> REQUIRED ACTION
Lines in which "Left" appears should be pulled from the data below.

[LISTED RECORDS — start]

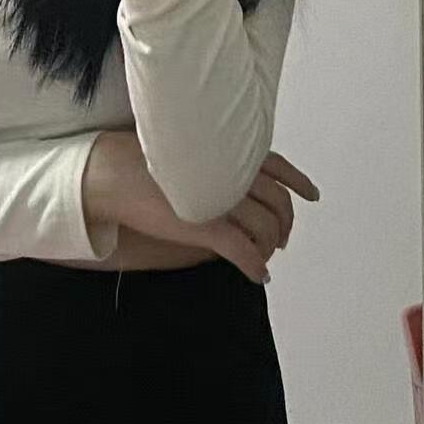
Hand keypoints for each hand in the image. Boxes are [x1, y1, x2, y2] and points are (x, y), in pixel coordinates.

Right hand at [83, 130, 320, 284]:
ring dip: (270, 245)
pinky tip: (257, 274)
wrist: (112, 174)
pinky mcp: (207, 228)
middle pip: (278, 201)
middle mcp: (231, 172)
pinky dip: (255, 266)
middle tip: (281, 237)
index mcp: (228, 151)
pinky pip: (243, 251)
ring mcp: (222, 200)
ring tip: (264, 255)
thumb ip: (214, 158)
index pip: (277, 165)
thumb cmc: (140, 160)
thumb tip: (231, 173)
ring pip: (265, 228)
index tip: (310, 194)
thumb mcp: (186, 149)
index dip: (297, 182)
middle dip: (284, 222)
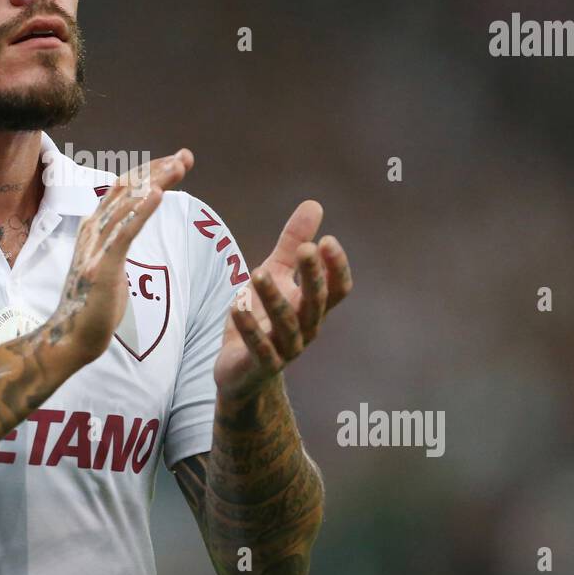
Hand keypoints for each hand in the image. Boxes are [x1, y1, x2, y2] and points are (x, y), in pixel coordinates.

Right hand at [49, 149, 193, 366]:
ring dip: (155, 181)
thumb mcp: (107, 260)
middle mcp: (93, 229)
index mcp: (95, 226)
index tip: (178, 161)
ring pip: (128, 204)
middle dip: (157, 169)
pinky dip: (142, 210)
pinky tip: (158, 194)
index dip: (150, 170)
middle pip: (127, 188)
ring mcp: (96, 247)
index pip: (124, 188)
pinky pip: (125, 232)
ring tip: (178, 167)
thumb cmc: (94, 302)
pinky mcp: (102, 266)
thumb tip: (132, 221)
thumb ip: (116, 238)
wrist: (73, 335)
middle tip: (185, 156)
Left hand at [213, 200, 352, 398]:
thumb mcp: (276, 274)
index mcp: (312, 307)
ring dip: (274, 299)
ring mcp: (285, 349)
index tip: (328, 240)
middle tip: (306, 249)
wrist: (241, 370)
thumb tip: (314, 204)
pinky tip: (237, 307)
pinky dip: (249, 328)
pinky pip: (259, 348)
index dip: (335, 267)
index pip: (336, 289)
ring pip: (287, 325)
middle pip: (316, 303)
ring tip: (258, 273)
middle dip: (313, 277)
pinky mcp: (260, 365)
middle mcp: (306, 328)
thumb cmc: (262, 317)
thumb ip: (292, 243)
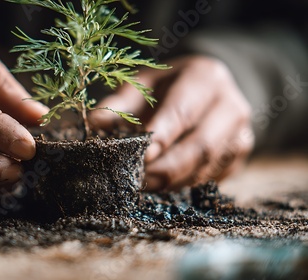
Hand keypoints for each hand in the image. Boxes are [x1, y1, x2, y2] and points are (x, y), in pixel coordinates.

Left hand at [91, 56, 253, 190]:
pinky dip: (186, 184)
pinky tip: (165, 184)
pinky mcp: (239, 154)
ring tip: (146, 185)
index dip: (162, 136)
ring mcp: (240, 131)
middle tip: (139, 182)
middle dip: (167, 168)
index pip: (183, 111)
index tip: (141, 157)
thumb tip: (93, 123)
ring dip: (175, 181)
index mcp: (205, 77)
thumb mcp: (142, 83)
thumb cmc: (166, 85)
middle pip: (201, 145)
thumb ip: (118, 103)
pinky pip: (213, 177)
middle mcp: (231, 104)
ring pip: (208, 166)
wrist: (204, 88)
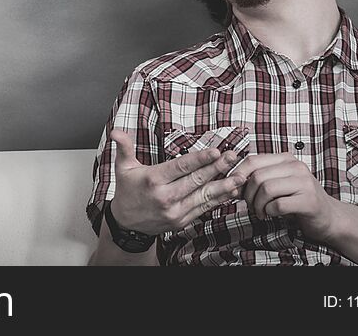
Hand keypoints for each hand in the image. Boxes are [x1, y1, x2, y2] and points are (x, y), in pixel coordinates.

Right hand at [109, 129, 244, 235]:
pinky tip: (231, 190)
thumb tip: (117, 132)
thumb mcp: (123, 168)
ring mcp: (175, 211)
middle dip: (217, 168)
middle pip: (196, 180)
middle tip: (232, 156)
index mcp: (153, 181)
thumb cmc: (127, 192)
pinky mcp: (182, 221)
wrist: (126, 225)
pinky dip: (219, 199)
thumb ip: (124, 148)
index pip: (181, 167)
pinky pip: (204, 208)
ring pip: (204, 196)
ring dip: (224, 185)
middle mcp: (165, 197)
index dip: (200, 159)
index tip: (215, 151)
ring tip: (240, 176)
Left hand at [233, 153, 336, 240]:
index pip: (252, 160)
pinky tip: (271, 215)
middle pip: (257, 176)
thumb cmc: (297, 201)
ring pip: (266, 189)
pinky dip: (269, 212)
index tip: (234, 189)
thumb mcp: (277, 185)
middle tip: (250, 206)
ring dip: (257, 205)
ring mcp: (304, 183)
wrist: (329, 217)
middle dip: (247, 194)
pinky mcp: (309, 201)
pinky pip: (278, 205)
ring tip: (261, 212)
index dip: (238, 175)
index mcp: (286, 159)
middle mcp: (296, 166)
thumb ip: (257, 180)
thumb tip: (231, 182)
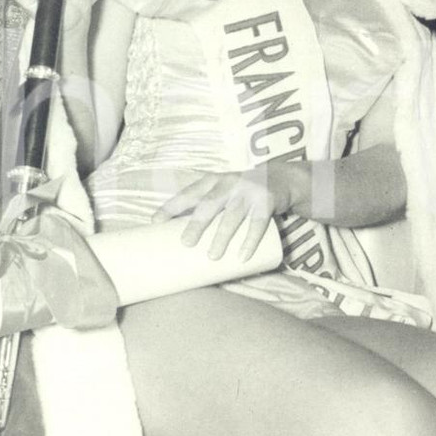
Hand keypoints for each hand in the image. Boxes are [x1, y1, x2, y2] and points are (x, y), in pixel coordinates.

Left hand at [156, 167, 288, 261]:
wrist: (280, 179)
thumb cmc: (240, 192)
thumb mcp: (221, 192)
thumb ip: (205, 209)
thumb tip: (180, 242)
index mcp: (211, 181)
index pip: (188, 194)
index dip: (171, 207)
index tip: (155, 222)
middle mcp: (227, 183)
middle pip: (208, 205)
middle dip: (196, 224)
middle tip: (186, 243)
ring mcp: (247, 191)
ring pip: (232, 216)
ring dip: (221, 237)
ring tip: (212, 256)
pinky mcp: (266, 200)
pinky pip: (258, 223)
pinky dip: (250, 241)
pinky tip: (242, 256)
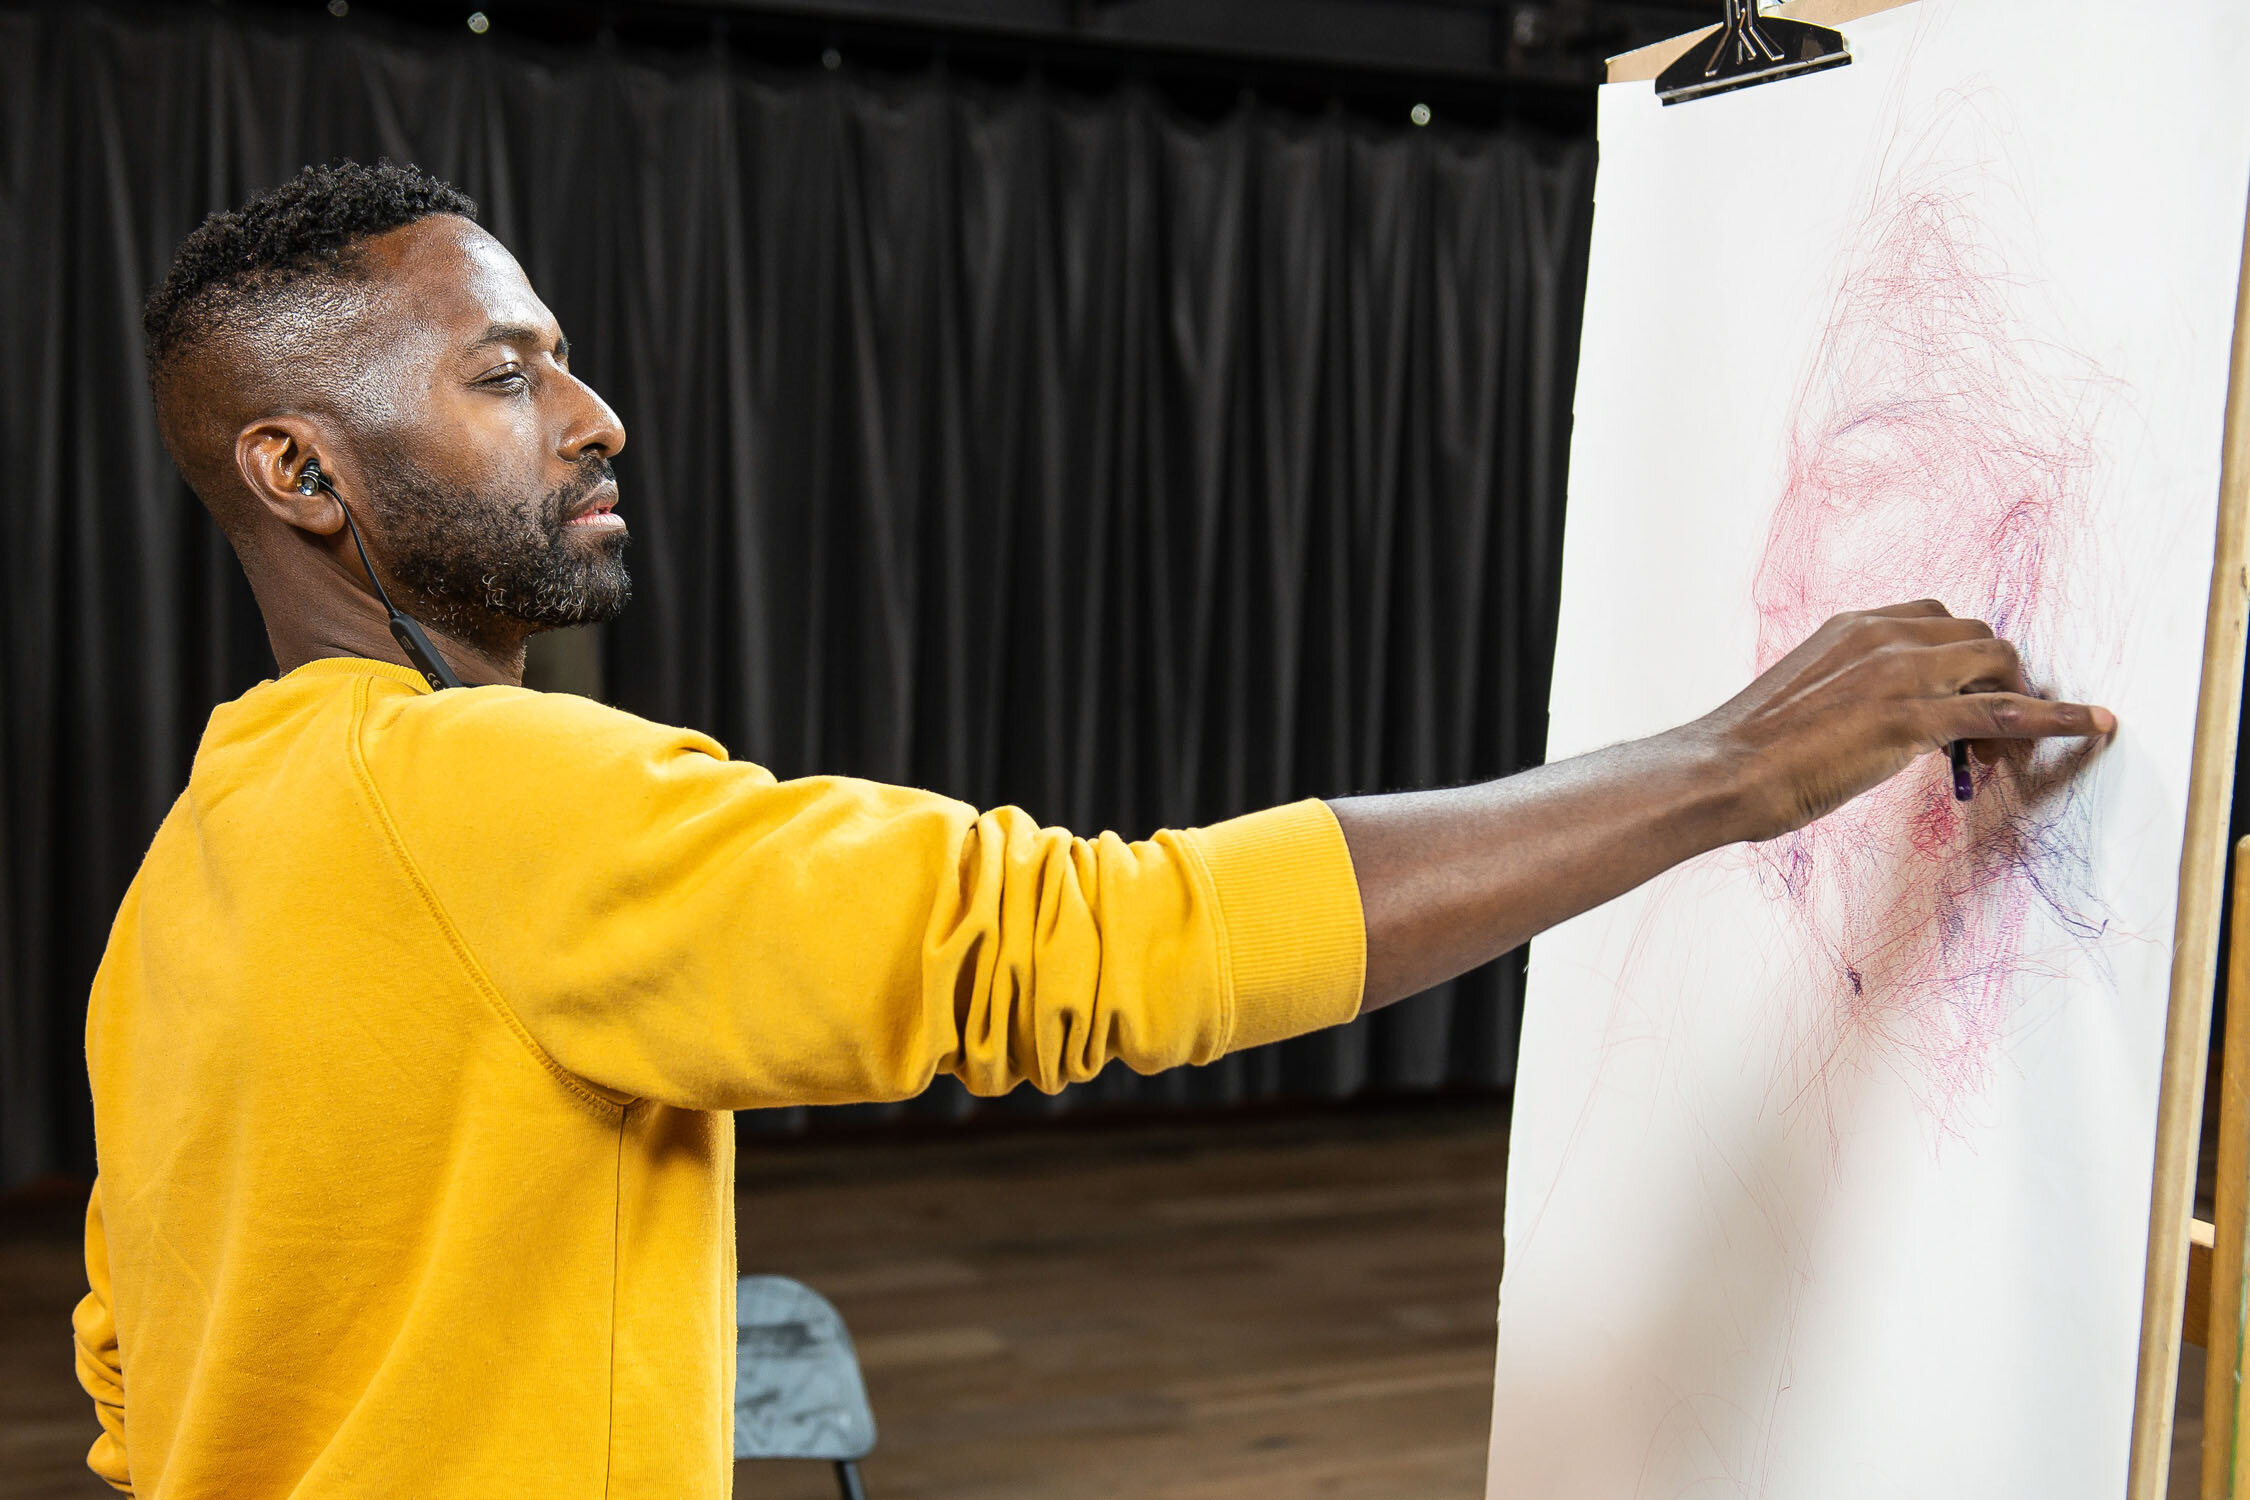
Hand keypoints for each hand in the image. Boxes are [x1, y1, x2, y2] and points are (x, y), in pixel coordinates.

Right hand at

[LISTED RECORDS — finish]

> RESULT OF THIS TASK
Left hand at [213, 200, 352, 398]:
Left hand at [91, 56, 253, 190]:
Left hand at [233, 153, 336, 240]:
Left hand at [156, 167, 288, 261]:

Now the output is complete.